Download BizHawk: Windows
PCSX Reloaded: No BIOS PSX emulation
Getting your hands on a Playstation BIOS can be a real problem if you don't have the means to rip the BIOS files from an old Playstation console yourself. Enter High Level Emulation, which attempts to emulate the behavior of the Playstation BIOS through software, negating the need for a BIOS dump.
A good sample is PCSX Reloaded, which uses high level emulation to avoid the need for a PS BIOS file (though you can use one if you want more accurate emulation). Another strong point of PCSX Reloaded is strong plugin support for a wide variety of software enhancements, though it is a bit more cumbersome to set up than some more user-friendly emulators.
Download PCSX Reloaded: Windows
XEBRA: High accuracy, no BIOS emulation
XEBRA is a PSX emulator project by Japanese developer Dr. Hell which aims for the most accurate, high fidelity emulation of the classic Playstation, warts and all. XEBRA can run without a BIOS file, but you can also choose to load a PSX BIOS file.
The XEBRA emulator boasts high compatibility, though it doesn’t have the most usable interface compared to other emulators. It might not be the most user friendly first choice, but XEBRA is a nice backup to have, or even use as your main emulator if you want to go down into the weeds of the technical details of hardware emulation.
Download XEBRA: Windows
PCSX2: PS2 emulator
When it comes to Playstation 2 emulation, PCSX2 is one of the most popular choices. Users can opt for straight-up emulation of the classic system, or use a plugin system to add performance enhancements. This gives you the ability to create different combinations of plugins to get the best performance, or to apply a variety of graphics enhancements such as 4k resolutions, anti-aliasing, and texture filtering.
PCSX2 has fairly good compatibility with the library of games growing every day, and an active community that can help you out.
Download PCSX2: Windows
RPCS3: PlayStation 3 emulator
Playstation 3 emulation was once considered a near impossibility. Enter the team behind RPCS3, which has been plugging away since 2012 and has managed to create a credible, functional PS3 emulator that's shown desktop emulation is not only possible, but achievable.

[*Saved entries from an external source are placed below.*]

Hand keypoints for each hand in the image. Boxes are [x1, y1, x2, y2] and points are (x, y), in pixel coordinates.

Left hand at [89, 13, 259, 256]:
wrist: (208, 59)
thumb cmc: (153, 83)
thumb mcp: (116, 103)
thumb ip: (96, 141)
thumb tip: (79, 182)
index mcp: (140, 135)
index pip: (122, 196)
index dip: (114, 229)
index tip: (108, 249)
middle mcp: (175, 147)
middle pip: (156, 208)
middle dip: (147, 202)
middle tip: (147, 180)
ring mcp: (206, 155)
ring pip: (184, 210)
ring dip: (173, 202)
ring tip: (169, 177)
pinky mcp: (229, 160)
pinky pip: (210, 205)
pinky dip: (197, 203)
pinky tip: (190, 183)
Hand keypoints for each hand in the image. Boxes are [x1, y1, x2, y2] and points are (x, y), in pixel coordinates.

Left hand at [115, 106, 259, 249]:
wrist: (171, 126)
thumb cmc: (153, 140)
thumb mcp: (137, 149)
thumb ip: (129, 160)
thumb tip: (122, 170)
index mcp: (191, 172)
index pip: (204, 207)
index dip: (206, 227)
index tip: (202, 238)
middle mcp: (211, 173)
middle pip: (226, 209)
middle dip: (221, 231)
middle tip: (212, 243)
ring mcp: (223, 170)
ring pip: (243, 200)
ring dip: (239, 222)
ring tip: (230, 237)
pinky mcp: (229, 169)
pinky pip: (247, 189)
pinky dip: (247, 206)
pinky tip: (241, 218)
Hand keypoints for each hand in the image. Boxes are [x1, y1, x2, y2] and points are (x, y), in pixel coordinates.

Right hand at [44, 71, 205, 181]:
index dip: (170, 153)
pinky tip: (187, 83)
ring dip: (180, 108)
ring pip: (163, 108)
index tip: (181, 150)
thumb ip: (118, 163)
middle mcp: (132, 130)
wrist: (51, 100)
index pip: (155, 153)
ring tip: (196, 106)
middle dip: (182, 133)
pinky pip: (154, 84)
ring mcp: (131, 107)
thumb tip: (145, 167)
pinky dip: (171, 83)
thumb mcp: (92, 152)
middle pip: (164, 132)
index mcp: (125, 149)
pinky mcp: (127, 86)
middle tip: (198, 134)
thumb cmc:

RPCS3 boasts full compatibility with more than 440 games (defined as playable from start to finish); unlike other emulators, RPCS3 users will have less of a hassle getting their hands on firmware, as they can download the files straight from the Playstation.com portal. The main hassle is going to be dumping games from the specially formatted Blu-Ray discs used for the PS3.
Download RPCS3: Windows
PPSSPP: PlayStation Portable emulator
The amusingly-named PlayStation Portable Simulator Suitable for Playing Portably (PPSSPP) does exactly what it says: it simulates an environment suitable for playing PSP games, portably. It supports multiple architectures and operating systems for a number of platforms, such as Windows, Android and Linux.
PPSSPP includes options for upscaling textures and resolution, anistropic filtering, and save state support, as well as provisions for transferring games from a PSP, allowing you to finish your long-abandoned playthroughs.
Getting Playstation emulators to play your old games is one thing, but you can get more use out of these programs with a site like PDroms.de, a repository for free homebrew programs and games written for older machines (and of course functional in their emulators). T
he programs available for download at the site are all supposed to be freeware, open source, or otherwise legal to freely share and distribute, and they range from pixelated nostalgia fests to fusions of retro style and modern game design. Overall, it's a good site to get more out of your emulators.